Форму свободной и непринужденной беседы сохраняет Аввакум повсюду. Его речь изобилует междометиями, обращениями: «ох, горе!», «ох, времени тому», «увы грешной душе», «чюдно, чюдно» и т. д. Его изложение, как живая речь, полно недомолвок, неясностей, он как бы тяготится своим многословием, боится надоесть читателю и торопится кончить: «да что много говорить?», «да полно тово говорить», «много о тех кознях говорить!», «тово всего много говорить» и т. д. Отсюда спешащий и неровный темп его повествования: все излить, все высказать, ничего не утаить, быть искренним до конца – вот к чему он стремится. И Аввакум торопится выговориться, освободиться от переполняющих его чувств. Картины сменяются одна другой, образы нагромождаются и растут, восклицания и обращения врываются в беспорядочный поток его рассказа, сомнения и колебания – в поток его чувств и переживаний.
В своем презрении к «внешней мудрости», к правилам и традициям письма он последователен до конца. Он пишет действительно так, как говорит, и с почти фонетической точностью воспроизводит особенности своего нижегородского произношения. Надо было обладать исключительным чувством языка, чтобы так решительно отбросить от себя многие условности орфографии и письменной традиции, заменив их воспроизведением на письме устной речи.
Казалось бы, свобода формы сочинений Аввакума безгранична: он не связывает себя никакими литературными условностями, он пишет обо всем – от богословских вопросов до бытовых мелочей; высокие церковнославянизмы стоят у него рядом с площадной бранью. Но тем не менее в его своеобразной литературной манере есть кое-что и от русского Средневековья. Аввакум был не просто книжным человеком, но и очень образованным книжником. Но своими книжными знаниями, своим умением пользоваться книжными приемами и книжным, церковнославянским языком он распоряжается с полной свободой и все с тем же стремлением наибольшего самовыражения. Он любит подкреплять свои мысли цитатами из церковных авторитетов, хотя выбирает цитаты наиболее простые и по мысли, и по форме – «неукрашенные». Он приводит на память тексты Маргарита, Палеи, Хронографа, Толковой Псалтыри, Азбуковника, он знает по Четьям минеям жития святых, знаком с «Александрией», «Историей Иудейской войны» Иосифа Флавия, с повестью о белом клобуке, со сказанием о Флорентийском соборе, с повестью об Акире, с «Великим Зерцалом», с летописью и повестью о Николе Заразском и другими памятниками.

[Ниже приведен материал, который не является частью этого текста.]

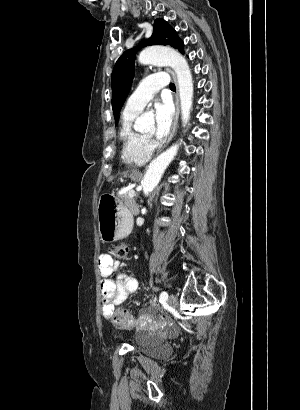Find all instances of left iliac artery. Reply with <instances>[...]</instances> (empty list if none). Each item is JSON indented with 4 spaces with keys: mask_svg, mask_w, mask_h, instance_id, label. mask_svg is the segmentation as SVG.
Instances as JSON below:
<instances>
[{
    "mask_svg": "<svg viewBox=\"0 0 300 410\" xmlns=\"http://www.w3.org/2000/svg\"><path fill=\"white\" fill-rule=\"evenodd\" d=\"M167 298H168L167 292L163 291V292L160 294L159 301H160V302L165 301V300H167Z\"/></svg>",
    "mask_w": 300,
    "mask_h": 410,
    "instance_id": "1",
    "label": "left iliac artery"
}]
</instances>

В переписке Аввакума есть эпизоды, как бы овеянные «простотою вымысла» хорошо известного ему Киево-Печерского патерика. Принес Аввакуму «добрый человек» из церкви просвиру. И думал Аввакум, что просвира эта – настоящая, освященная по старому обряду. Он поцеловал ее и положил в уголку. Но с той поры стали каждую ночь наведываться к Аввакуму бесы. Они то завернут Аввакуму голову так, что он едва может вздохнуть, то вышибут из рук четки во время молитвы, а однажды ночью, точь-в-точь как в Киево-Печерском патерике с Исакием, «прискочиша» к Аввакуму «множество бесов и един бес сел з домрою в углу, на месте, где до того просвира лежала, и прочии начаша играти в домры и гутки. А я слушаю. И зело мне грустно…». Только после того, как Аввакум сжег просвиру, бесы перестали докучать ему. «Видишь ли, Маремьяна, – пишет Аввакум, – как бы съел просвиру-ту, так бы что Исакия Печерского затомили». Аввакум не скрывает сходства с киево-печерским рассказом, оно и самому ему кажется удивительным, и тем достигает впечатления полной непосредственности заимствования.